Vitamin C: What Are The Skincare Benefits?
The health benefits of vitamin C have been well documented over the years. Sailors used to take lemons on their journeys to help prevent scurvy (bleeding gums) and these days most of us up our dose of the vitamin if we feel a cold coming along.
Vitamin C is also a celebrated skincare ingredient – and has been since the 1930s. It’s list of benefits is almost endless and therefore there are hundreds of vitamin C creams and serums on the market. And there is an appetite for them; Pinterest saw a whopping 3379 percent rise in vitamin C ‘pins’ last year.
Here is everything you need to know about the popular skincare ingredient.
What is it?
Vitamin C is also known as ascorbic acid and l-ascorbic acid and is found in plenty of food, including citrus fruits and dark leafy greens. As we mentioned above, it is renowned for its multiple health benefits and is available in supplement form for this very reason. Over the years the benefits of applying it topically have been well researched and it is now one of the most Googled skincare ingredients.
What are the skincare benefits?
Its antioxidant powers makes vitamin C a good defender against environmental aggressors. Studies have also revealed the close link between the vitamin and a lift in collagen and elastin production, as well as a reduction in pigmentation.
What is the best form of vitamin C?
Vitamin C comes in many different forms. L-ascorbic acid is the most potent form, however is it incredibly tricky to stabilise in formulas. As a result, ascorbyl-6-palmitate and magnesium ascorbyl phosphate are the most commonly used forms of vitamin C in skincare as they’re more stable, but are diluted as they require more conversions in your skin.

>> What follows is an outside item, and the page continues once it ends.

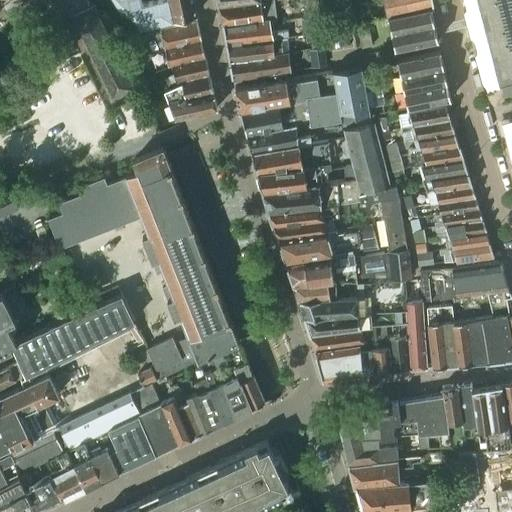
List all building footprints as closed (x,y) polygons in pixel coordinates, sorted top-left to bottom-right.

It’s not just the form on vitamin C, but also the amount that counts. Studies have shown that 20 percent is the maximum amount that our skin can absorb and a higher percentage could cause irritation. Therefore, experts recommend opting for formulas that contain ten to 20 percent. That said, a lot of formulas compensate for loss and offer a slightly higher percentage to ensure that the amount your skin receives is around the 20 percent mark.
How should you use vitamin C?
The photosensitive natural means that vitamin C is best used overnight or with a good quality SPF during the day. Some skin types can find it a little irritating, so start by using it two-to-three times a week, rather than every night. It’s not unusual to feel a slight tingling when you first apply it or your skin to feel a little itchy, but if you have a stronger reaction we recommend rinsing it off.

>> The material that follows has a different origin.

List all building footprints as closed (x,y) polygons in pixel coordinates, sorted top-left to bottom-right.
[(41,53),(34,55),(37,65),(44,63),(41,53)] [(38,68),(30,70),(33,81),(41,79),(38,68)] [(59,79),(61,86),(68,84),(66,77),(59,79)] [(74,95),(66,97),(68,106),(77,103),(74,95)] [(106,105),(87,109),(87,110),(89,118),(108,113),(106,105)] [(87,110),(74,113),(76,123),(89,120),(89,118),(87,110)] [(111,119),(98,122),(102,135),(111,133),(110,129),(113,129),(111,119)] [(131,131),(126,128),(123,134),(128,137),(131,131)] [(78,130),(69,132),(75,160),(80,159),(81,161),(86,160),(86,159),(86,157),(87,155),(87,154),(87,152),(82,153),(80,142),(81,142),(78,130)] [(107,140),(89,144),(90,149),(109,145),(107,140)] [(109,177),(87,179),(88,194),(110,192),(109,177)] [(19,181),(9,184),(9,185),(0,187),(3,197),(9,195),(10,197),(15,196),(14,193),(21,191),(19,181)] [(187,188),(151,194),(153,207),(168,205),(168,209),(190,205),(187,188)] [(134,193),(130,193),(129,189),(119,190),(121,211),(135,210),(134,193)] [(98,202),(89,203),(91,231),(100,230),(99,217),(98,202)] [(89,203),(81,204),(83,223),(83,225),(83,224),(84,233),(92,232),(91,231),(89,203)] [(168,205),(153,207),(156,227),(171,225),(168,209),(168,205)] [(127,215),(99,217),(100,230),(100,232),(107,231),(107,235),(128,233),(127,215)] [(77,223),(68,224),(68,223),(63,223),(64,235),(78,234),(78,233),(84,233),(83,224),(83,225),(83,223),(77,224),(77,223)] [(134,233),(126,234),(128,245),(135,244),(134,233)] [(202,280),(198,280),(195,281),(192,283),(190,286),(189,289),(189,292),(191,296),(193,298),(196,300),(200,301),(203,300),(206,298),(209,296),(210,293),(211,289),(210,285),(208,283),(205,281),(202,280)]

Which vitamin C serum is best?
The issue with vitamin C is that is it tricky to formulate as it is incredibly unstable. Exuviance’s AF Vitamin C20 Serum Capsules, £59, which are on pre-order only at the moment, contain 20 percent l-ascorbic acid. The capsule is biodegradable and the formula is both oil and fragrance free. Those with sensitive skin may still feel a slight tingle for the first couple of times, but the formula is largely non-irritating. Obviously, these are at the higher end in terms of cost averaging at £1 per use.
For those on a smaller budget, it is worth looking at Garden of Wisdom’s Vitamin C 23% + Ferulic Acid Serum, £10. The formula includes an extra boost of antioxidants courtesy of ferulic acid and a hit of hydration with hyaluronic acid. Otherwise, Lixirskin Vitamin C Paste, £32, contains 10 percent l-ascorbic acid formulated with glycerin to treat skin without causing it to dry out. Derma E Vitamin C Concentrated Serum, £22, uses sodium ascorbyl phosphate.
If your skin is very sensitive, start by using Derma E’s Even Tone Brightening Cleanser, £15, which contains a low dose of sodium ascorbyl phosphate to help improve your skin tone.
As with most ingredients, it will take a couple of weeks to notice any real difference to your skin, but vitamin C is one of the most researched and worth exploring.